All this meant that we didn’t hit the road until after 15:00. Which meant that we broke a golden Rickshaw Run rule: don’t drive at night. Robbie’s lights could barely illuminate the ground immediately in front of his own wheel, let alone the deep crevasse looming ahead. Indian drivers use only full beam which, when combined with Robbie’s badly scratched plastic windscreen, meant that Jodie in the driving seat was completely blinded 90% of the time. Claire and Erica guided her by leaning out the sides of the rickshaw and shouting ‘left a little’, ‘right a little’ and ‘TRUCK IN YOUR LANE’. At 21:30, after 2.5 terrifying hours we made it to a hotel. We had survived. We were awesome. It was an empowering exercise in team work and tenacity. But one that we will not be repeating again in a hurry.

Conversation of the Day
While waiting for Robbie to be serviced, the mechanic carried over his cute 3 year old daughter to say hello. The following conversation then took place between Jodie and Claire. We’re not sure why Jodie and Claire keep having these inane exchanges. Perhaps after 31 years they’ve run out of intelligent things to say to each other. Maybe they never had any.

### Stored records
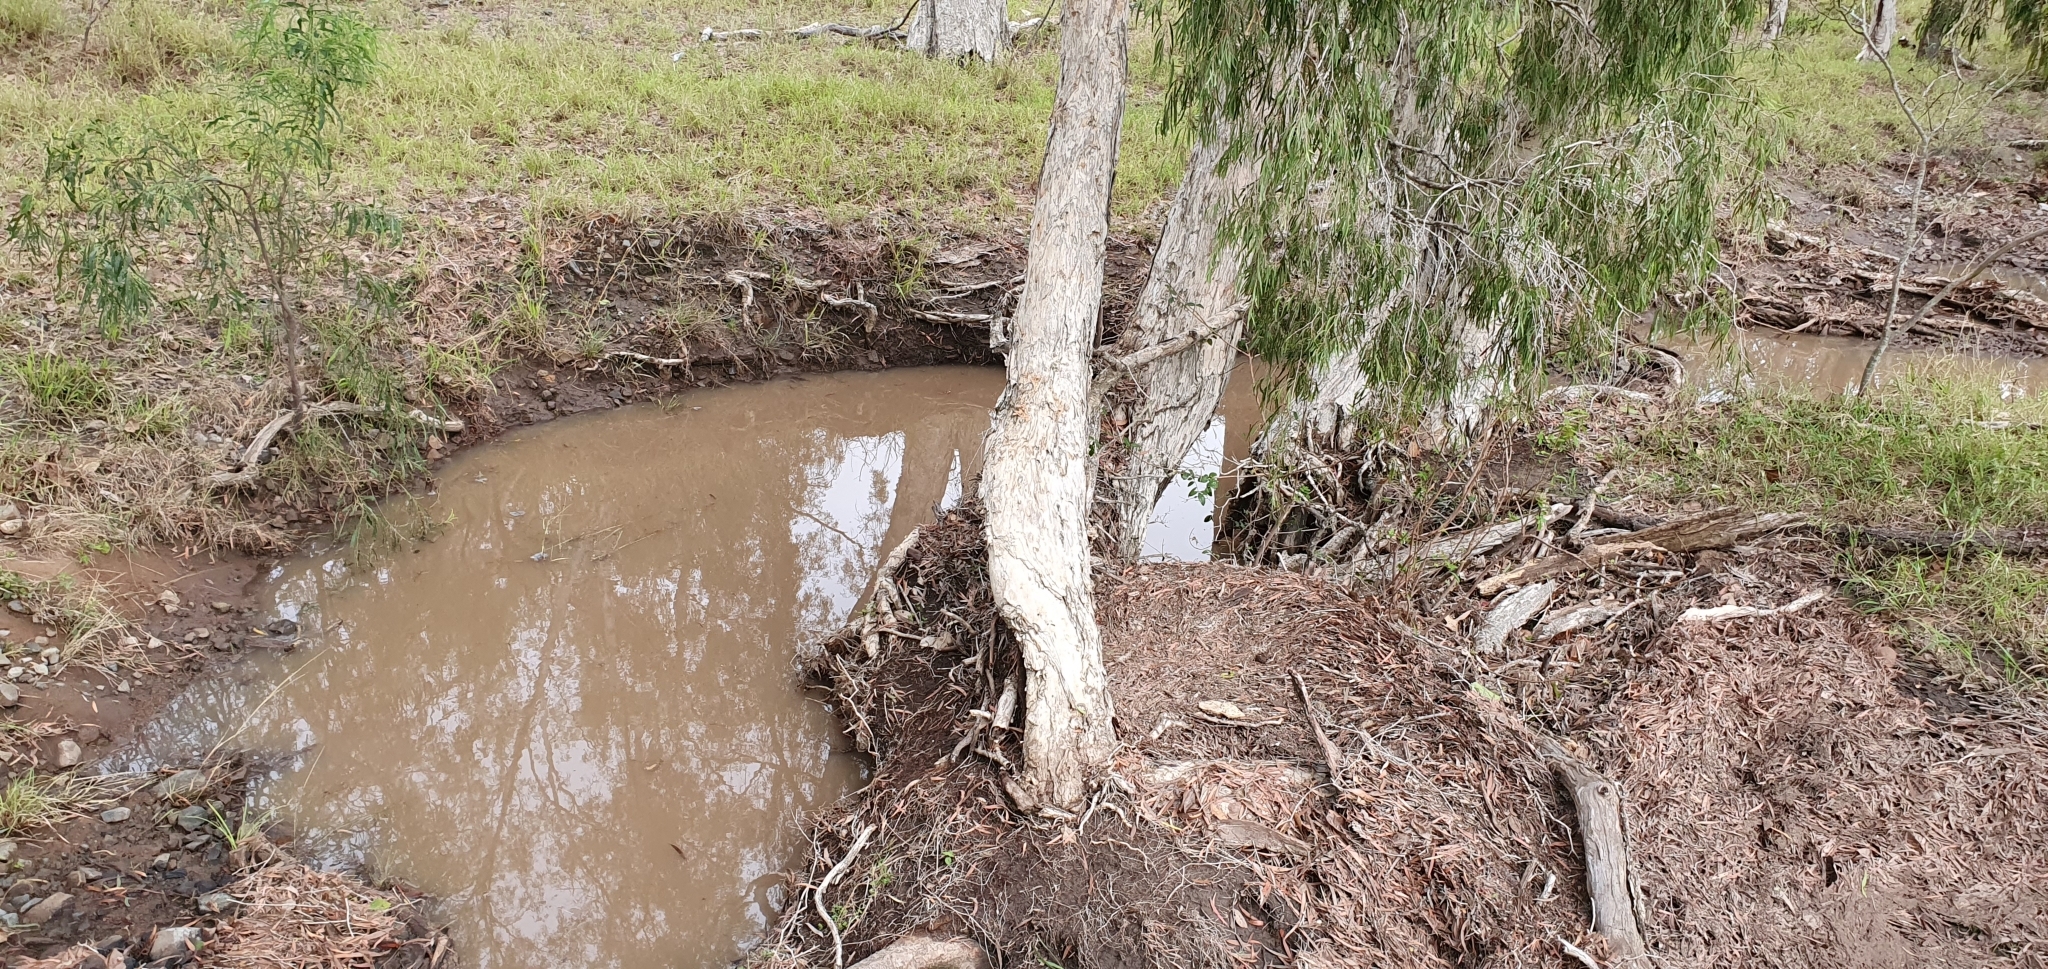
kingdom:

* * *

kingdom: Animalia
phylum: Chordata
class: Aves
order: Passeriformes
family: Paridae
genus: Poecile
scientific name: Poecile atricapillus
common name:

### Task 1
Extract the stretch of the rickshaw trip account from "Conversation of the" through "never had any.".
### Task 2
According to the rickshaw trip account, at what time did the group reach a hotel?
The entries come from a separate source, unrelated to the rickshaw trip account.

### Written solution 1
Conversation of the Day
While waiting for Robbie to be serviced, the mechanic carried over his cute 3 year old daughter to say hello. The following conversation then took place between Jodie and Claire. We’re not sure why Jodie and Claire keep having these inane exchanges. Perhaps after 31 years they’ve run out of intelligent things to say to each other. Maybe they never had any.

### Written solution 2
21:30